Required tasks:
(1) According to the passage on COSMOS galaxy redshifts, about how many galaxies have spectroscopic redshifts?
(2) Pick up the passage on COSMOS galaxy redshifts after its final sentence and carry it forward.

Text excerpt:
<<<<

Photometric redshifts have been obtained for ∼1.1 × 10⁶ galaxies through optical to near-IR spectral energy distribution (SED) fitting by Muzzin et al. (2013), Ilbert et al. (2013), Laigle et al. (2016), Davidzon et al. (2017), and Delvecchio et al. (2017) and through optical to millimeter/radio SED fitting by Jin et al. (2018).

Spectroscopic redshifts also exist for ∼7.1 × 10⁴ galaxies, from the latest compilation by M. Salvato et al. (version 2017 September 1; available internally in the COSMOS collaboration), which includes almost all spectroscopic observations in the COSMOS field: (Lilly et al. 2007, 2009, zCOSMOS Survey; with VLT/VIMOS); (Fu et al. 2010, with Spitzer/IRS); (Casey et al. 2012, 2017, with Keck II/DEIMOS); (Comparat et al. 2015, with VLT/FORS2); Le Fèvre et al. (2015) and Tasca et al. (2017) (VUDS Survey; with VLT/VMOS); (Hasinger et al. 2018, with Keck II/DEIMOS); (Kriek et al. 2015, MOSDEF Survey; with Keck I/MOSFIRE); (Marsan et al. 2017, with Keck II/NIRSPEC); (Masters et al. 2017, with Keck II/DEIMOS); (Nanayakkara et al. 2016, with Keck I/MOSFIRE); (Silverman et al. 2015b, FMOS-COSMOS Survey; with Subaru/FMOS); (van der Wel et al. 2016, LEGA-C Survey; with VLT/VMOS); (Yun et al. 2015, with LMT/RSR) (listed only references whose spectroscopic redshifts are used in this work).

>>>>

Data section:
<<<<

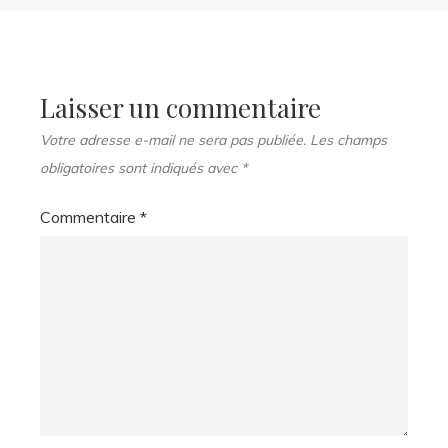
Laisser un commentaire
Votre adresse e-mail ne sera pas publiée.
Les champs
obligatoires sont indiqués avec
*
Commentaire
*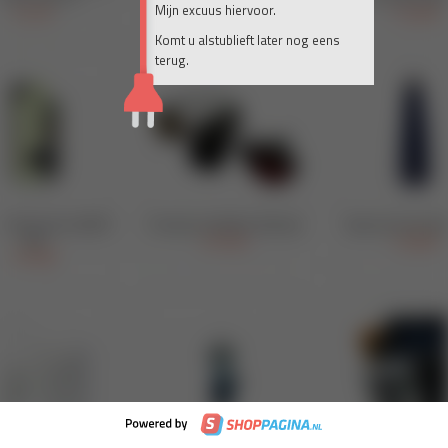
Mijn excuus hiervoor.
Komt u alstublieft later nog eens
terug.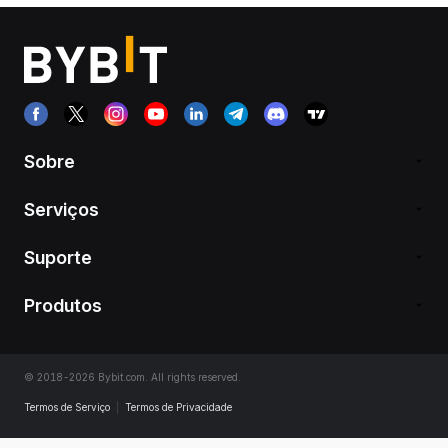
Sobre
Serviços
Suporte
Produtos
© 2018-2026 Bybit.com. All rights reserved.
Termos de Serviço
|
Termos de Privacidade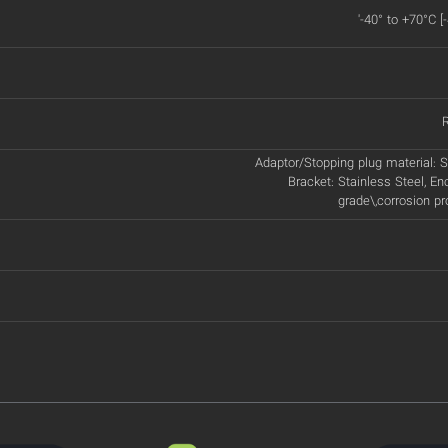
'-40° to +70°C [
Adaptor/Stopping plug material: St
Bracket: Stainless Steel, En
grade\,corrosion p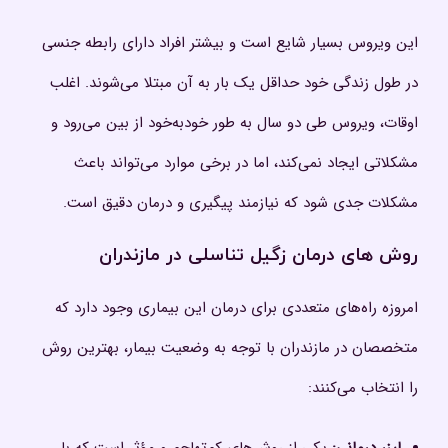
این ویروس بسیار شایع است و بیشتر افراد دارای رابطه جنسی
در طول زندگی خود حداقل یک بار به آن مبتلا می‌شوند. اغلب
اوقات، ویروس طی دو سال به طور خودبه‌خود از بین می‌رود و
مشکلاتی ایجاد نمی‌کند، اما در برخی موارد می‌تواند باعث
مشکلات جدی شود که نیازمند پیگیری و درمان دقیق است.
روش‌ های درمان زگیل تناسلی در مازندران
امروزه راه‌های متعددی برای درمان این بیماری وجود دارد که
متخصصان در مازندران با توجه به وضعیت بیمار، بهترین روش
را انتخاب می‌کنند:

>>>>
<<<<

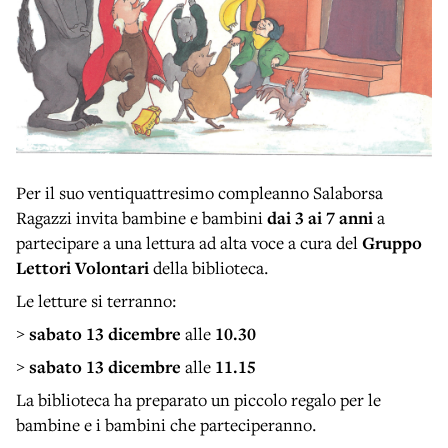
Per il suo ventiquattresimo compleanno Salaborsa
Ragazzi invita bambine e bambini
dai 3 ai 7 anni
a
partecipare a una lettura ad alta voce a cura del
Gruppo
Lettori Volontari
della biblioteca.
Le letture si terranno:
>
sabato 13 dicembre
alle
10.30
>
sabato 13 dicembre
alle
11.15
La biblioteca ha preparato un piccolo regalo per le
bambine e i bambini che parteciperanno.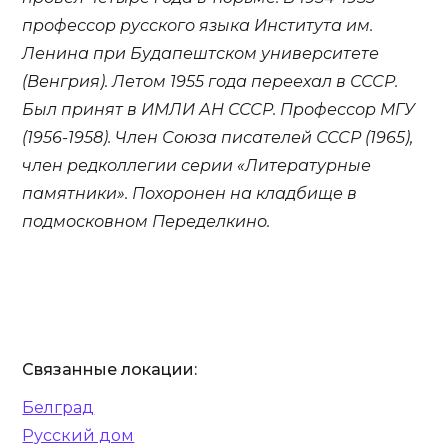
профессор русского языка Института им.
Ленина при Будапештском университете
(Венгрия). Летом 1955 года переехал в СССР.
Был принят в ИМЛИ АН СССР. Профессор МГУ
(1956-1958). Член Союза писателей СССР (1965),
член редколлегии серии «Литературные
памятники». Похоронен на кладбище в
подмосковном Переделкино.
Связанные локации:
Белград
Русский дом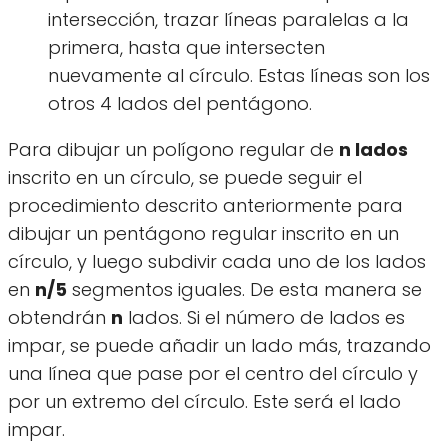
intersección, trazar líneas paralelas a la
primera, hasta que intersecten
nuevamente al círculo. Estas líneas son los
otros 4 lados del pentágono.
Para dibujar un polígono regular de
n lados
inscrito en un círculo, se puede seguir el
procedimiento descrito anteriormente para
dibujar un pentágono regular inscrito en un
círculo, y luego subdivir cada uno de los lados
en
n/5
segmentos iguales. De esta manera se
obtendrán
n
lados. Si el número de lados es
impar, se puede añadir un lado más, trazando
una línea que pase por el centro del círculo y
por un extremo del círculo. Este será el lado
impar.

>>>>

Exercise answers:
(1) About 7.1 × 10⁴ galaxies.

(2)
We show the pointings of all public ALMA data for the COSMOS field as of 2018 January 2 in Figure 2, overlaid on the Herschel Space Observatory (Pilbratt et al. 2010) Photodetector Array Camera and Spectrometer (PACS; Poglitsch et al. 2010) 100 μm image. All the pointings processed for catalogs presented here are shown in green, and data that will be processed in our next release are shown in magenta, which includes ALMA data becoming public before 2018 August 1. Circle size represents the primary beam.¹⁴ The sum of the primary beam area of these observations reaches 164 arcmin² as of 2018 January 2 and will reach 280 arcmin² in our next release. Some pointings overlap because they are observed at different frequencies or with different spatial resolution. The overlapped area of all pointings is about 12%. Thus, even considering the non-overlapped primary beam area, the current data already reach a spatial coverage similar to the area of the GOODS fields and are much larger than any existing contiguous ALMA deep field survey (e.g., Dunlop et al. 2017, 4.5 arcmin² with 1σ ∼ 35 μJy beam^–1; Franco et al. 2018, 69 arcmin² with 1σ ∼ 0.18 mJy beam^–1).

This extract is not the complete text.